Old and out-of-date. Out of round. Out of step and style, out of order and out of tune. Clayton Price— Tortoise—and Nightingale and Centipede and Broadleaf, a few others. The shadowmen, operating in the information penumbra cast by governments when moments of secrecy are required and things need to be accomplished without the rest of the world knowing about them. Well, scratch Centipede. He’d never made it out of some godforsaken Middle Eastern place last year—South Yemen, the rumors said—land mine or gunned down by laser-controlled Gatling as he cut his way through concertina wire. Whatever got him, it was something metallic and forever and final. That’s what Clayton Price had heard.

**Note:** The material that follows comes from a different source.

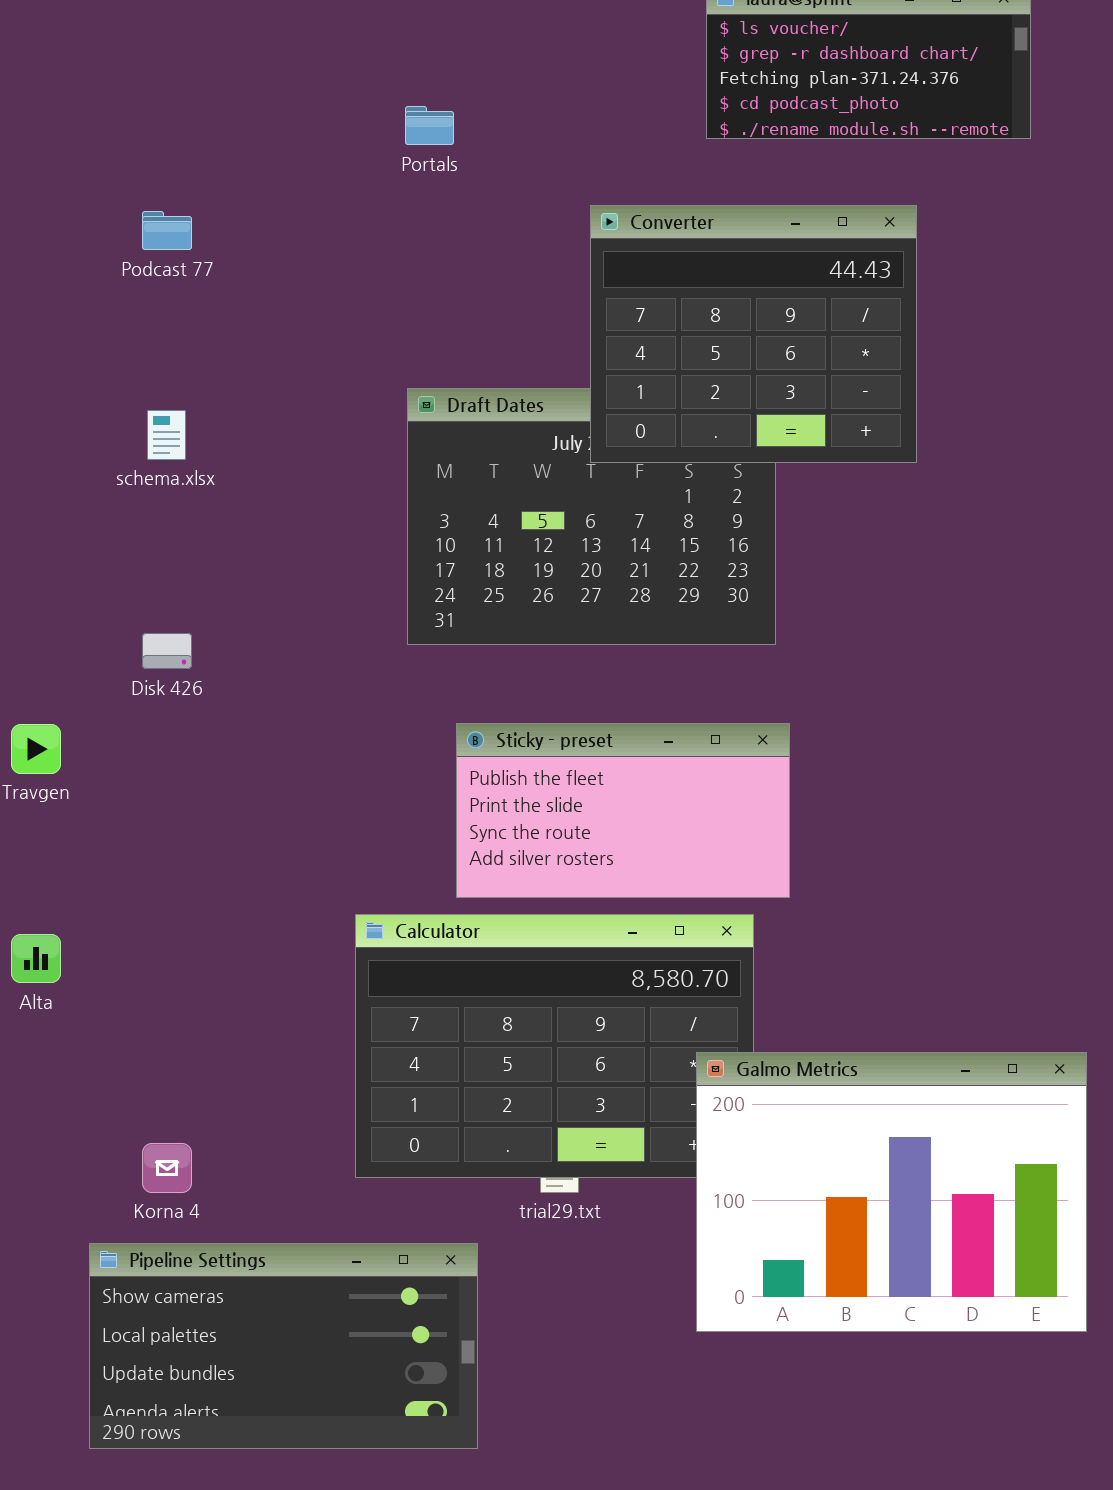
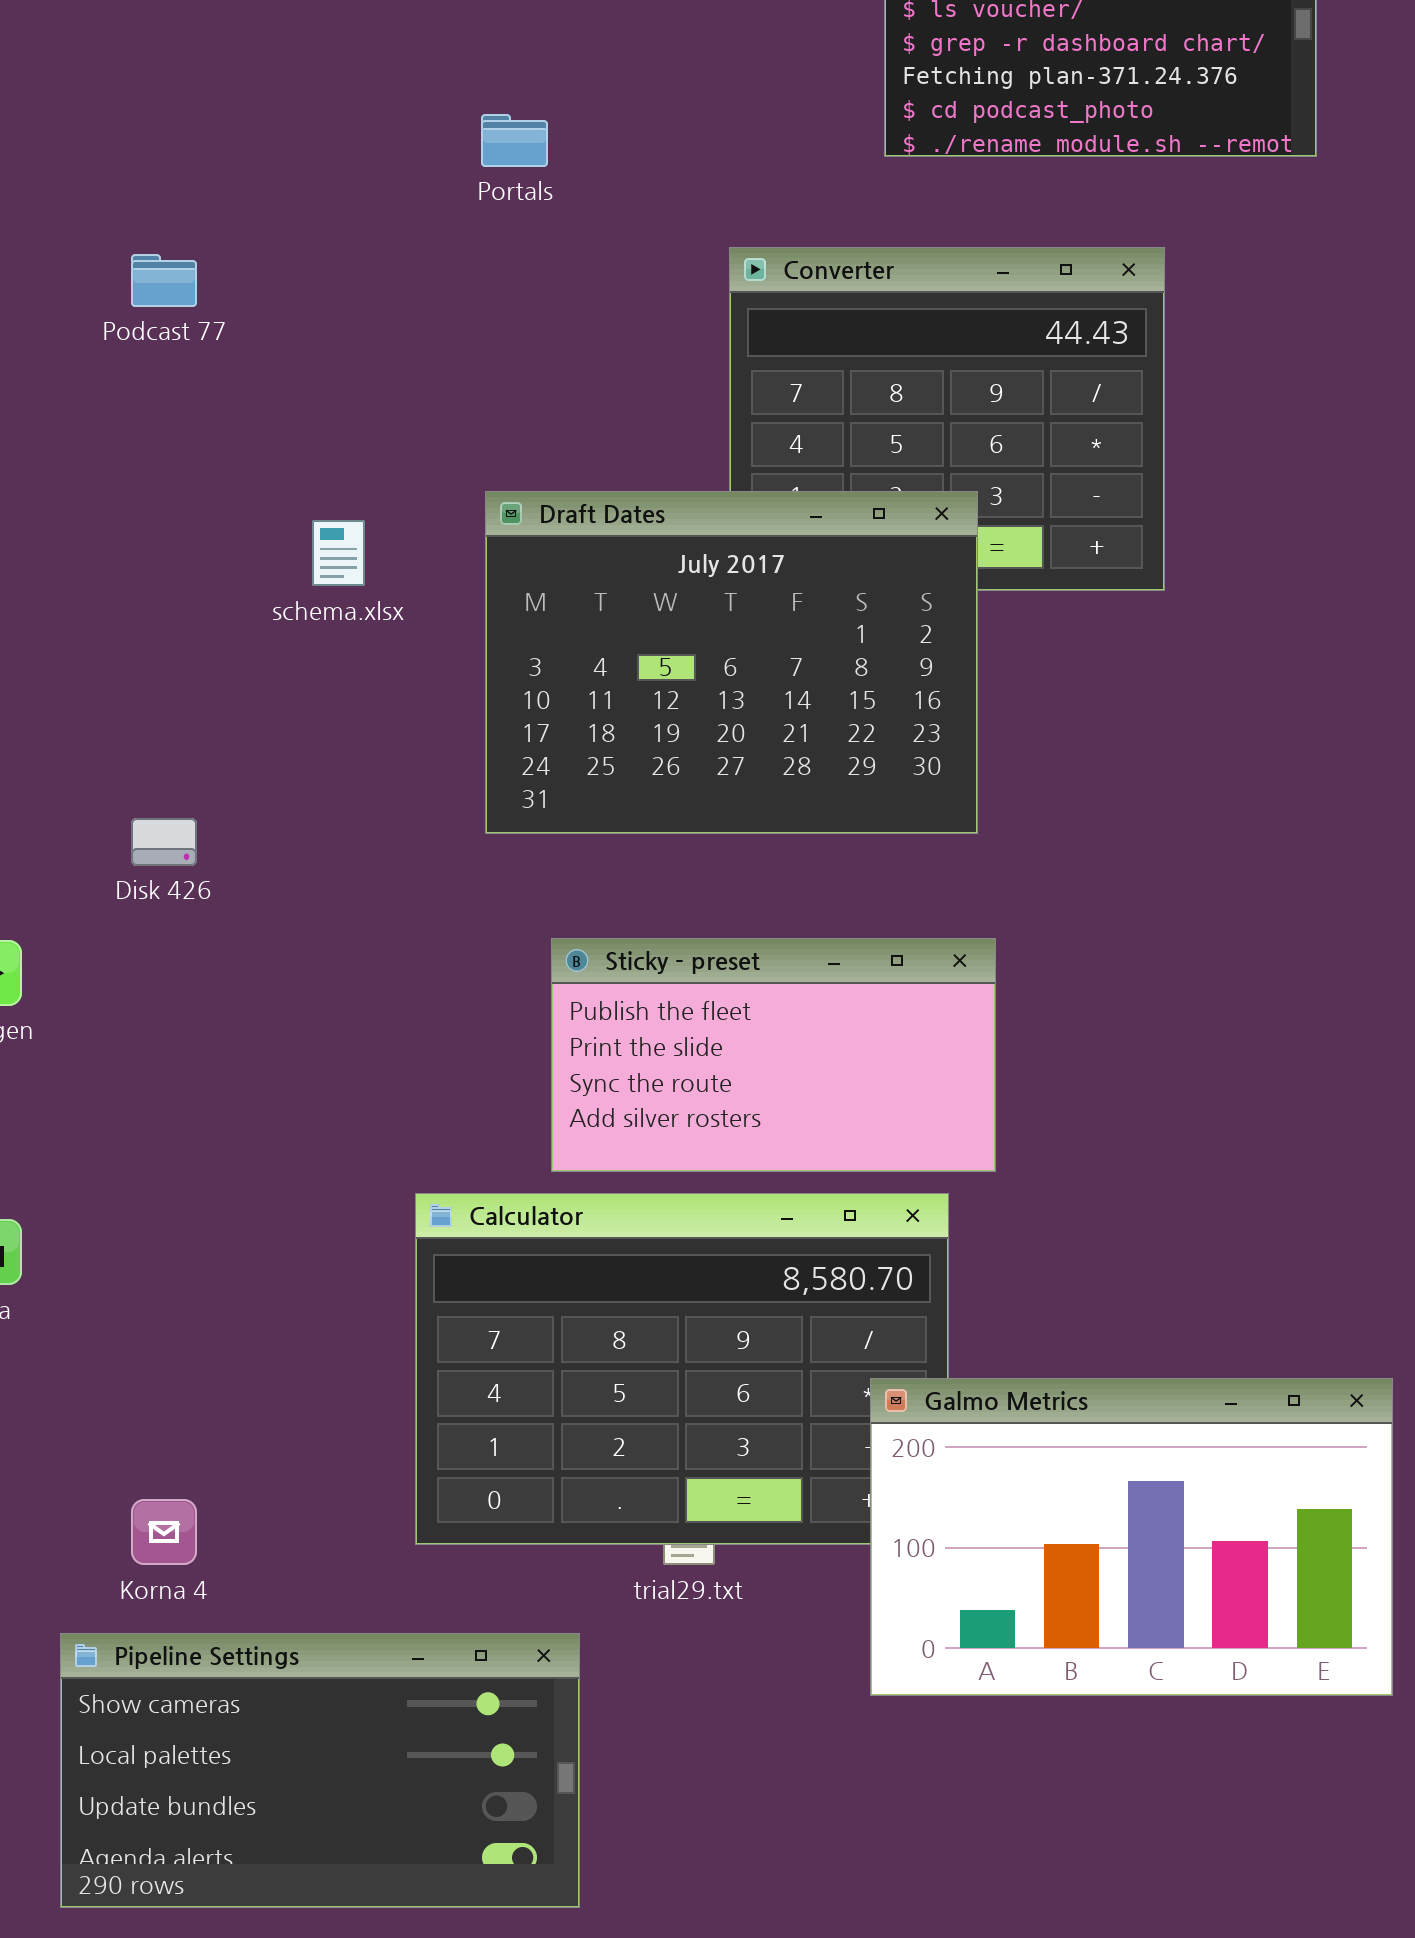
Draft Dates: [407,388,776,645] -> [485,491,978,834], raised
schema.xlsx: [147,410,186,460] -> [312,520,365,586], moved
Galmo Metrics: [696,1052,1087,1332] -> [870,1378,1393,1696], resized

And political repercussions afterward; that’s what Walter McGrane knew for sure.
The radio Danny Pastor had slung from the dash kept on playing: warriors and wise men, flowers and sad songs, Mexican night rolling by. Luz María was awake, saying nothing. Clayton Price was awake and thinking about Centipede, about the time they’d gone into Ecuador as a team and taken out three revolutionaries who were using the drug trade to finance leftist efforts on behalf of a better world. That was damn near the end for both of them. If it hadn’t been for the gutsy pilot in the old C-47, it would have been the end. He’d landed on grassed-over asphalt and slowed only enough to let them run alongside and climb in the cargo door, as if they were hopping a freight. Tortoise and Centipede, tight-lipped at first, then laughing and giving each other a high-five when they’d made it over the Andes. Insertion was hard enough, extraction was where it always got real close. Like now, in Mexico.